Collected data entries:
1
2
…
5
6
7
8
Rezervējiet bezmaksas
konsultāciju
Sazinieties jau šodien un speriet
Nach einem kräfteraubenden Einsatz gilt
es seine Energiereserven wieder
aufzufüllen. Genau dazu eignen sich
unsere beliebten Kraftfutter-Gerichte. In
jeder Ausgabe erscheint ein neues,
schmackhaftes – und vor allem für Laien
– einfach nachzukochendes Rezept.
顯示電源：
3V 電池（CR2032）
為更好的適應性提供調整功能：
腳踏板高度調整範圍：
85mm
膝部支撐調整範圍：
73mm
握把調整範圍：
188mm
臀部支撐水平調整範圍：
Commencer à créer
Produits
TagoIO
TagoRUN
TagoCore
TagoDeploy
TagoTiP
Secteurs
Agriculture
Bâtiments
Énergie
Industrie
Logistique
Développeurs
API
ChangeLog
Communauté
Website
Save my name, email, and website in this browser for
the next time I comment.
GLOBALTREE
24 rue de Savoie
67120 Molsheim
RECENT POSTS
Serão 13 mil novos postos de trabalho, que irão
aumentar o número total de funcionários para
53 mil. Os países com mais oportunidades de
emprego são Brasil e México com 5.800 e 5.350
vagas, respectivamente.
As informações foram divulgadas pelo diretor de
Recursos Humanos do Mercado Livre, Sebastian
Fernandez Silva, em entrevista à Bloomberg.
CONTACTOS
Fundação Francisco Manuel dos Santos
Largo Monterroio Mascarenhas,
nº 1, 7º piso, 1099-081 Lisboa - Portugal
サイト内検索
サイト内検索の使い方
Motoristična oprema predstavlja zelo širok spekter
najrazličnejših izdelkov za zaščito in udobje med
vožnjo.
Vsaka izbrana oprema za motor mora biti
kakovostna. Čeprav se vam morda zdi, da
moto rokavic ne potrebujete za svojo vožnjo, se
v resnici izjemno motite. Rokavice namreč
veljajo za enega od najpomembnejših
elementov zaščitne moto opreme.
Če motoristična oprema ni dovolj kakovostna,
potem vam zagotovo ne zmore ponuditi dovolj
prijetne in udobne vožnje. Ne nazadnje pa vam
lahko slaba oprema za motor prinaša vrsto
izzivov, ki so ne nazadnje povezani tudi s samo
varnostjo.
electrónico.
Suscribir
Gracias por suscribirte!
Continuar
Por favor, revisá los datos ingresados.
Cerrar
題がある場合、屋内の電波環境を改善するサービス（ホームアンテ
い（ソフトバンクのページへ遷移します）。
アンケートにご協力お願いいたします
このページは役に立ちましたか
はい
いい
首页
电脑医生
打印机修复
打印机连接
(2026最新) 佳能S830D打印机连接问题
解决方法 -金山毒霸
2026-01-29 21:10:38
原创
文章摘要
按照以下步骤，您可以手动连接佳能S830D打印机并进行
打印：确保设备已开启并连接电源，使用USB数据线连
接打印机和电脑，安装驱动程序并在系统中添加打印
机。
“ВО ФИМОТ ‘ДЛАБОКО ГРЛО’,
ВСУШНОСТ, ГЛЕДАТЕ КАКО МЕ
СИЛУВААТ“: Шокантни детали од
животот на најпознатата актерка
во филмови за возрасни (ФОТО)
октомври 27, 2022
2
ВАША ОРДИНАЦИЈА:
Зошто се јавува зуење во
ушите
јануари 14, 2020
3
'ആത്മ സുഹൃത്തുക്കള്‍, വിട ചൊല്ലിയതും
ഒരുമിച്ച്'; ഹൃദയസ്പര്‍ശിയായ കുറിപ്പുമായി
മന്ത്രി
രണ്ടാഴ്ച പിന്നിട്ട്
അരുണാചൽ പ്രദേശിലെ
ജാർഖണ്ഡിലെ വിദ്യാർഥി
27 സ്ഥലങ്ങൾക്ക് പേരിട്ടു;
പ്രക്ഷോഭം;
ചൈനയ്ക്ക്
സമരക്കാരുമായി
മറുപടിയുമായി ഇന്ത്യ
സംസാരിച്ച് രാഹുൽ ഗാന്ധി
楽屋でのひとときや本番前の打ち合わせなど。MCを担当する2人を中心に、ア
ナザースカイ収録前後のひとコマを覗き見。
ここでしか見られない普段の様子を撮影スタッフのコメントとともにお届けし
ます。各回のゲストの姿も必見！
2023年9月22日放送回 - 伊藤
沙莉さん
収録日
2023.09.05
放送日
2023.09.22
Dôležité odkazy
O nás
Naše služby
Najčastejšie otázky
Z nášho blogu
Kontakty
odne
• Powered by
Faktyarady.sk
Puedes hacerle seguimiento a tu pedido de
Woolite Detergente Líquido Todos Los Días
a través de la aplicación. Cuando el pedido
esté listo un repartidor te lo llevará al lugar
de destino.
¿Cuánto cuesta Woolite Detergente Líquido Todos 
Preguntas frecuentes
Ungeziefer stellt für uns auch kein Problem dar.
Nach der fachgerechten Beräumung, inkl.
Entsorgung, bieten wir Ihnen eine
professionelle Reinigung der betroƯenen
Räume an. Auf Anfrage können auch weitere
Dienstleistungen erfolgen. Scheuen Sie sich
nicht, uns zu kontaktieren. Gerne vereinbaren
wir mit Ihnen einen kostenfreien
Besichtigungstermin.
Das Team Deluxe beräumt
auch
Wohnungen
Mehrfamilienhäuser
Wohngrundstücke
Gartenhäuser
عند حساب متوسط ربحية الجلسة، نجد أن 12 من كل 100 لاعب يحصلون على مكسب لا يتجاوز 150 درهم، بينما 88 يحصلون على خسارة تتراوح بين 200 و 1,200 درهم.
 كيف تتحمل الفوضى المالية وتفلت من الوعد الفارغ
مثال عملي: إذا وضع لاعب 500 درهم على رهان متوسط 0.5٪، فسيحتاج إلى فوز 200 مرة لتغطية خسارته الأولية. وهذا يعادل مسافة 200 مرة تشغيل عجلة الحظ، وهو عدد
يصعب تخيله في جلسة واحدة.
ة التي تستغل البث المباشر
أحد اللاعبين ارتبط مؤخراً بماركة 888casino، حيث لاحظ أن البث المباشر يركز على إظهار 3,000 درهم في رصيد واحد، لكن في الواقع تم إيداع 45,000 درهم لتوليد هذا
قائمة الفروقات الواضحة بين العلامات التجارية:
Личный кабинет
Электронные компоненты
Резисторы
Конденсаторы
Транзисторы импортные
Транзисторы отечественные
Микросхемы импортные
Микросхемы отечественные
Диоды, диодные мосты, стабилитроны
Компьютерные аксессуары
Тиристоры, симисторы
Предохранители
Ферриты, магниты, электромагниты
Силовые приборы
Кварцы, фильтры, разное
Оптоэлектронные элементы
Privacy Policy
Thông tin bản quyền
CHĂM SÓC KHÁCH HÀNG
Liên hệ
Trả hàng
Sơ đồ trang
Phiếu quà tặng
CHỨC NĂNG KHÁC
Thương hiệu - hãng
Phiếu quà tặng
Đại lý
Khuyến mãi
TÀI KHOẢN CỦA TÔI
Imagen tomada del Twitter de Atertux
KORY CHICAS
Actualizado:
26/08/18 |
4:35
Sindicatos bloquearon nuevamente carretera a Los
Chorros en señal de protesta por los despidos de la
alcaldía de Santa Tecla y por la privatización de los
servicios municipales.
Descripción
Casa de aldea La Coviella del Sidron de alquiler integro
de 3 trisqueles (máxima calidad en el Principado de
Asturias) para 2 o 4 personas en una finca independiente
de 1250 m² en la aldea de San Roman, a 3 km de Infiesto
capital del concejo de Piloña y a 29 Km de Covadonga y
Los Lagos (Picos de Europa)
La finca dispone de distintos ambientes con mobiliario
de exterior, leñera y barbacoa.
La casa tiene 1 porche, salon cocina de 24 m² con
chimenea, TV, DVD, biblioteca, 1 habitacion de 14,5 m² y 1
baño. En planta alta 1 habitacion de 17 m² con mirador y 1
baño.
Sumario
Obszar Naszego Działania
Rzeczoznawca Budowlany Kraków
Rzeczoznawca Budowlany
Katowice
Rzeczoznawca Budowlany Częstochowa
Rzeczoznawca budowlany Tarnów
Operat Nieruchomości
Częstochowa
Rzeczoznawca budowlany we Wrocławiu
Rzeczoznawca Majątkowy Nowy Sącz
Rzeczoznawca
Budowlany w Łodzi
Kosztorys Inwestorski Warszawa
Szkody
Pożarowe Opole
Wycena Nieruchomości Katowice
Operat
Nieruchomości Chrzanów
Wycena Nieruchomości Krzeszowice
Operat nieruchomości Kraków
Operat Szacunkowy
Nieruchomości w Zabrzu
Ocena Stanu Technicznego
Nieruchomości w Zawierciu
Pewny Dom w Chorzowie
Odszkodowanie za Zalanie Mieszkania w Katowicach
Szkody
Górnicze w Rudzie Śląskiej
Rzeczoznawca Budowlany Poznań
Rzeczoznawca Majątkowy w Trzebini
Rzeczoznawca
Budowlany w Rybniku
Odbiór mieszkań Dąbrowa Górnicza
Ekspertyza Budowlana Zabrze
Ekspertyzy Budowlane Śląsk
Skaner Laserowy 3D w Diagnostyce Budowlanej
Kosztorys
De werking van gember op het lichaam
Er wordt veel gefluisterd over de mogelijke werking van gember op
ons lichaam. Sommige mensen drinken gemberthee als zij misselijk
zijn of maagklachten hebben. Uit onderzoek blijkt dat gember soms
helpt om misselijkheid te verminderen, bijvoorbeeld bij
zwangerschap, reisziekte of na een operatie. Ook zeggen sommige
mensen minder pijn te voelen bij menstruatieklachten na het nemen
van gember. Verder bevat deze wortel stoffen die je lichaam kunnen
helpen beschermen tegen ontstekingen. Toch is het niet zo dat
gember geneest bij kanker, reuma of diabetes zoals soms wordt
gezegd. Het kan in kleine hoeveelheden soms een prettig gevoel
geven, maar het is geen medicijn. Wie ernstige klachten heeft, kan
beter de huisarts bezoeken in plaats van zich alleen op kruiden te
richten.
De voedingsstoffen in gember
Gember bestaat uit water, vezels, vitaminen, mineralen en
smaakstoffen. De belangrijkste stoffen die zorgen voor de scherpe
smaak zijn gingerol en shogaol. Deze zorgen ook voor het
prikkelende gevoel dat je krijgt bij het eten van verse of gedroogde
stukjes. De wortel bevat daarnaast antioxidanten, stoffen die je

§ **EXERCISE INSTRUCTIONS**
What are the lines, exactly as written above, from the line with "Gartenhäuser" to the line with "كيف تتحمل الفوضى", both included? Output only those.

§ **WRITTEN SOLUTION**
Gartenhäuser
عند حساب متوسط ربحية الجلسة، نجد أن 12 من كل 100 لاعب يحصلون على مكسب لا يتجاوز 150 درهم، بينما 88 يحصلون على خسارة تتراوح بين 200 و 1,200 درهم.
 كيف تتحمل الفوضى المالية وتفلت من الوعد الفارغ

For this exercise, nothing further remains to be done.